Когда я спрыгнул с подножки вагона под откос, немолодая стрелочница со скатанным желтым флажком покосилась на меня и что-то пробормотала, вроде «черт носит…»
В стрелочной будке горел огонь. Отчаянно орал младенец. И, видимо, я со своим ружьишком в чехле, одетый в рваную телогрейку, явился для женщины тем козлом, на которого и обратилось раздражение, скопленное за бессонную ночь. А может быть, здесь проявилось обычное пренебрежение сельского жителя к городским охотничкам, именуемым по уральским деревням метким словом — «пужало».
Поздняя осень — тихое время в лесу, редко увидишь каких-нибудь птичек, еще реже зверьков. Все засыпает, прячется, откочевывает, забирается в норы, в укромные уголки. Тогда на ягодниках заметнее осенняя жизнь. По склонам увалов рябинник на каждом метре. На иных кустах ягода крупная, сладкая, с легкой рябиновой горчинкой, а тут же рядом растет такая кисло-горькая лешевка, что отведаешь, и лицо кривится страшной гримасой.

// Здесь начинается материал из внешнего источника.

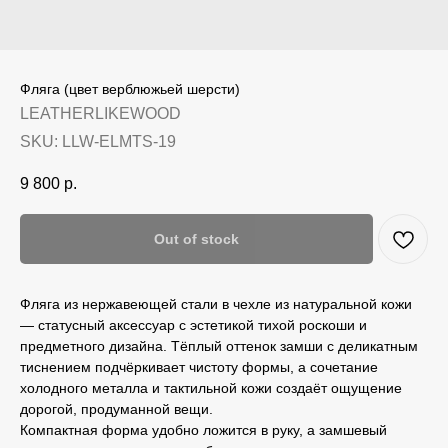
Фляга (цвет верблюжьей шерсти)
LEATHERLIKEWOOD
SKU:
LLW-ELMTS-19
9 800
р.
Out of stock
Фляга из нержавеющей стали в чехле из натуральной кожи
— статусный аксессуар с эстетикой тихой роскоши и
предметного дизайна. Тёплый оттенок замши с деликатным
тиснением подчёркивает чистоту формы, а сочетание
холодного металла и тактильной кожи создаёт ощущение
дорогой, продуманной вещи.
Компактная форма удобно ложится в руку, а замшевый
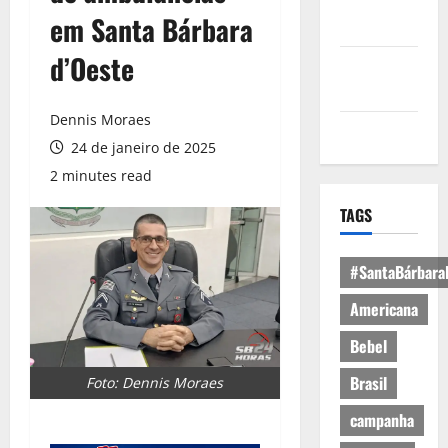
Política de
em Santa Bárbara
Privacidade
d’Oeste
Política de
Cookies
Dennis Moraes
Expediente
24 de janeiro de 2025
2 minutes read
TAGS
#SantaBárbara
Americana
Bebel
Brasil
Foto: Dennis Moraes
campanha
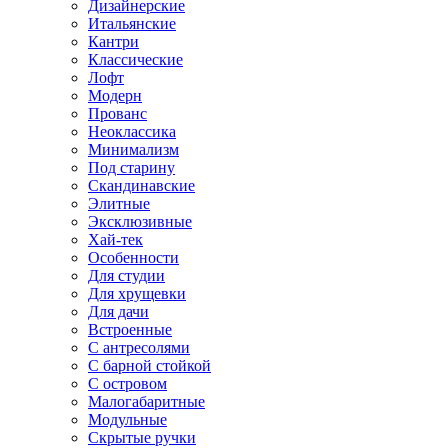
Дизайнерские
Итальянские
Кантри
Классические
Лофт
Модерн
Прованс
Неоклассика
Минимализм
Под старину
Скандинавские
Элитные
Эксклюзивные
Хай-тек
Особенности
Для студии
Для хрущевки
Для дачи
Встроенные
С антресолями
С барной стойкой
С островом
Малогабаритные
Модульные
Скрытые ручки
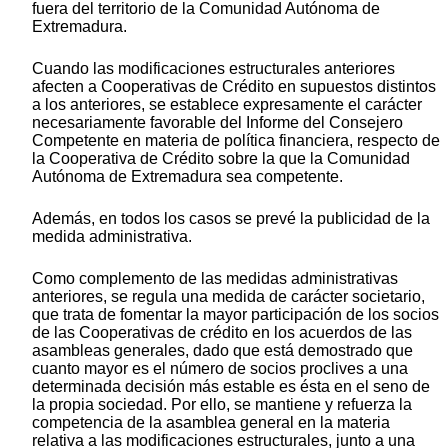
fuera del territorio de la Comunidad Autónoma de
Extremadura.
Cuando las modificaciones estructurales anteriores
afecten a Cooperativas de Crédito en supuestos distintos
a los anteriores, se establece expresamente el carácter
necesariamente favorable del Informe del Consejero
Competente en materia de política financiera, respecto de
la Cooperativa de Crédito sobre la que la Comunidad
Autónoma de Extremadura sea competente.
Además, en todos los casos se prevé la publicidad de la
medida administrativa.
Como complemento de las medidas administrativas
anteriores, se regula una medida de carácter societario,
que trata de fomentar la mayor participación de los socios
de las Cooperativas de crédito en los acuerdos de las
asambleas generales, dado que está demostrado que
cuanto mayor es el número de socios proclives a una
determinada decisión más estable es ésta en el seno de
la propia sociedad. Por ello, se mantiene y refuerza la
competencia de la asamblea general en la materia
relativa a las modificaciones estructurales, junto a una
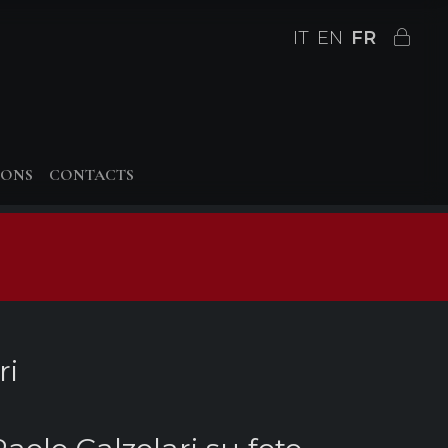
IT
EN
FR
IONS
CONTACTS
ri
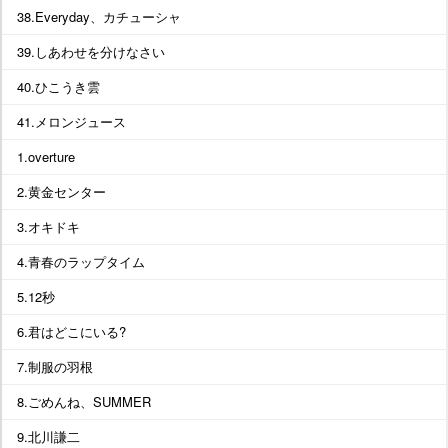
38.Everyday、カチューシャ
39.しあわせを分けなさい
40.ひこうき雲
41.メロンジュース
1.overture
2.黄金センター
3.オキドキ
4.青春のラップタイム
5.12秒
6.君はどこにいる?
7.制服の羽根
8.ごめんね、SUMMER
9.北川謙二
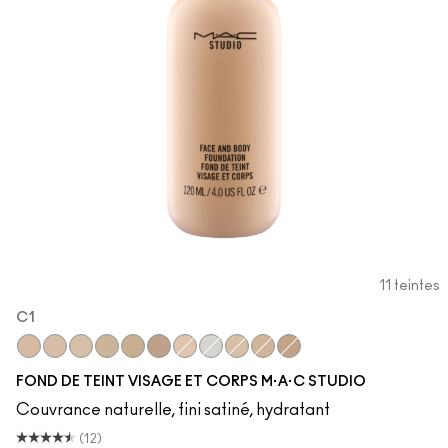
DÉCOUVRIR TOUS LES PRODUITS POUR LE TEINT
Mini M·A·C
DÉCOUVRIR TOUS LES PINCEAUX ET ACCESSOIRES
DÉCOUVRIR TOUS LES PRODUITS POUR LES YEUX
11 teintes
C1
N3
N2
C1
C3
C5
N5
N1
White
C2
C4
C6
FOND DE TEINT VISAGE ET CORPS M·A·C STUDIO
Couvrance naturelle, fini satiné, hydratant
(12)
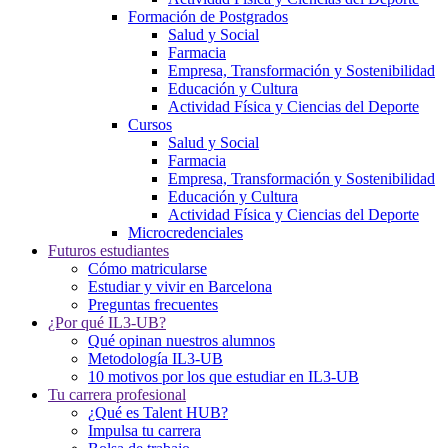
Formación de Postgrados
Salud y Social
Farmacia
Empresa, Transformación y Sostenibilidad
Educación y Cultura
Actividad Física y Ciencias del Deporte
Cursos
Salud y Social
Farmacia
Empresa, Transformación y Sostenibilidad
Educación y Cultura
Actividad Física y Ciencias del Deporte
Microcredenciales
Futuros estudiantes
Cómo matricularse
Estudiar y vivir en Barcelona
Preguntas frecuentes
¿Por qué IL3-UB?
Qué opinan nuestros alumnos
Metodología IL3-UB
10 motivos por los que estudiar en IL3-UB
Tu carrera profesional
¿Qué es Talent HUB?
Impulsa tu carrera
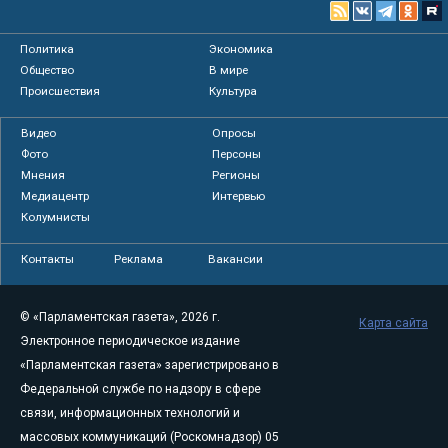
Политика
Экономика
Общество
В мире
Происшествия
Культура
Видео
Опросы
Фото
Персоны
Мнения
Регионы
Медиацентр
Интервью
Колумнисты
Контакты
Реклама
Вакансии
© «Парламентская газета», 2026 г.
Карта сайта
Электронное периодическое издание
«Парламентская газета» зарегистрировано в
Федеральной службе по надзору в сфере
связи, информационных технологий и
массовых коммуникаций (Роскомнадзор) 05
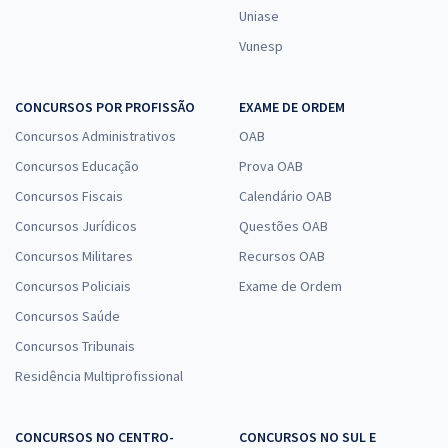
Uniase
Vunesp
CONCURSOS POR PROFISSÃO
EXAME DE ORDEM
Concursos Administrativos
OAB
Concursos Educação
Prova OAB
Concursos Fiscais
Calendário OAB
Concursos Jurídicos
Questões OAB
Concursos Militares
Recursos OAB
Concursos Policiais
Exame de Ordem
Concursos Saúde
Concursos Tribunais
Residência Multiprofissional
CONCURSOS NO CENTRO-
CONCURSOS NO SUL E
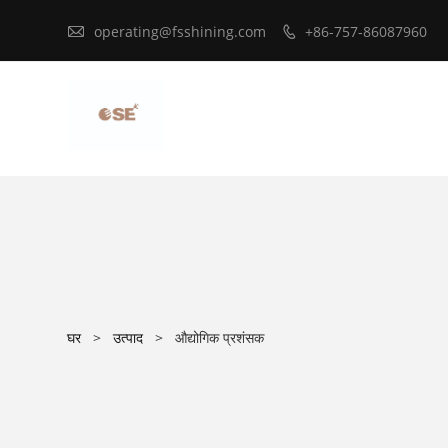

operating@fsshining.com
+86-757-86087960

घर
>
उत्पाद
>
औद्योगिक प्रशंसक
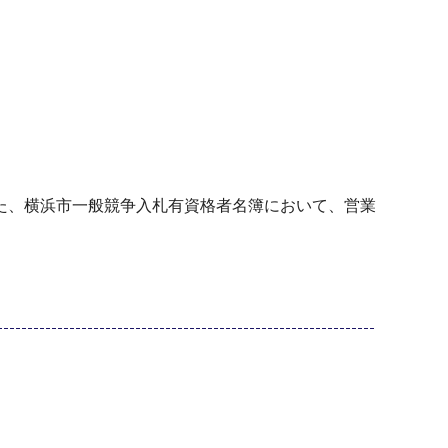
た、横浜市一般競争入札有資格者名簿において、営業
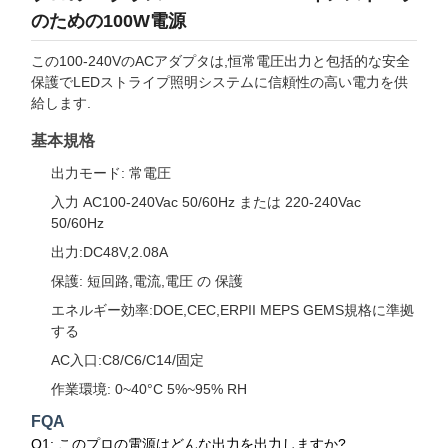
のための100W電源
この100-240VのACアダプタは,恒常電圧出力と包括的な安全
保護でLEDストライプ照明システムに信頼性の高い電力を供
給します.
基本規格
出力モード: 常電圧
入力 AC100-240Vac 50/60Hz または 220-240Vac
50/60Hz
出力:DC48V,2.08A
保護: 短回路,電流,電圧 の 保護
エネルギー効率:DOE,CEC,ERPII MEPS GEMS規格に準拠
する
AC入口:C8/C6/C14/固定
作業環境: 0~40°C 5%~95% RH
FQA
Q1: このプロの電源はどんな出力を出力しますか?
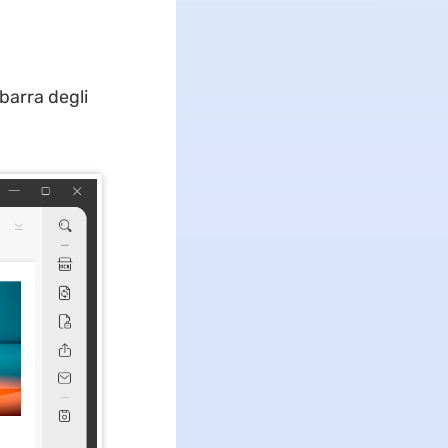
barra degli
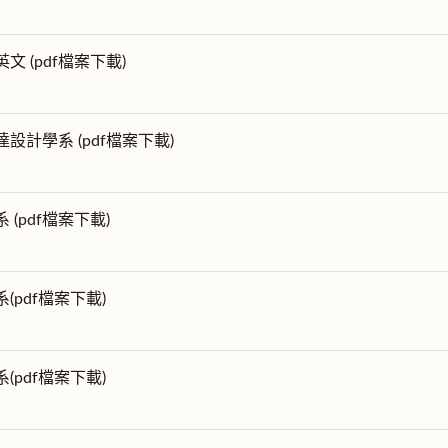
英文 (pdf檔案下載)
達設計學系 (pdf檔案下載)
 (pdf檔案下載)
系(pdf檔案下載)
系(pdf檔案下載)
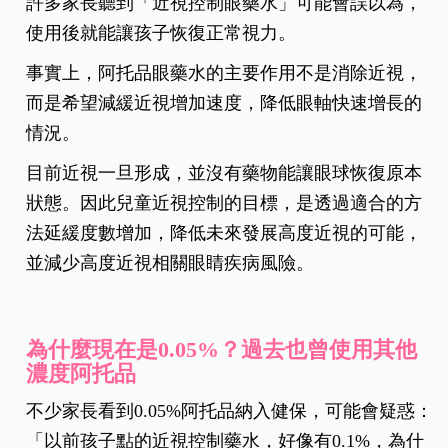
許多家長聽到「近視控制眼藥水」可能會誤以為，
使用後就能讓孩子恢復正常視力。
事實上，阿托品眼藥水的主要作用不是消除近視，
而是希望減緩近視增加速度，降低眼軸快速增長的
情況。
目前近視一旦形成，並沒有藥物能讓眼球恢復原本
狀態。因此兒童近視控制的目標，是透過適合的方
法延緩度數增加，降低未來發展高度近視的可能，
並減少高度近視相關眼睛疾病風險。
為什麼現在是0.05%？過去也曾使用其他
濃度阿托品
不少家長看到0.05%阿托品納入健保，可能會疑惑：
「以前孩子點的近視控制藥水，好像有0.1%，為什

Ягод я всегда наедаюсь до изжоги. Не то чтобы жадность одолевает или голод, а просто идешь мимо куста, как не отщипнуть сочную подмороженную кисточку? И обираешь ее, терпкую, холодную, вкусную, пока не засвербит во рту.
Благодаря рябиннику, отлетная птица скапливается здесь, собирается с окрестных лесов.
Сытые дрозды с квохтаньем и храпом загодя снимаются впереди. Черноголовые снегири алеют яркими грудками. Чисто-серые самки с ананасным зобиком держатся отдельно. Снегирь лущит ягоду, как торговка семечки, сорвет и лузгает в клюве, выбирает семена, отбрасывая пустую кожуру. Славные спокойные птички. Они так украшают бедную тонами палитру октябрьского леса. А их печальнозвучные голоса как нельзя лучше подходят к этой поре.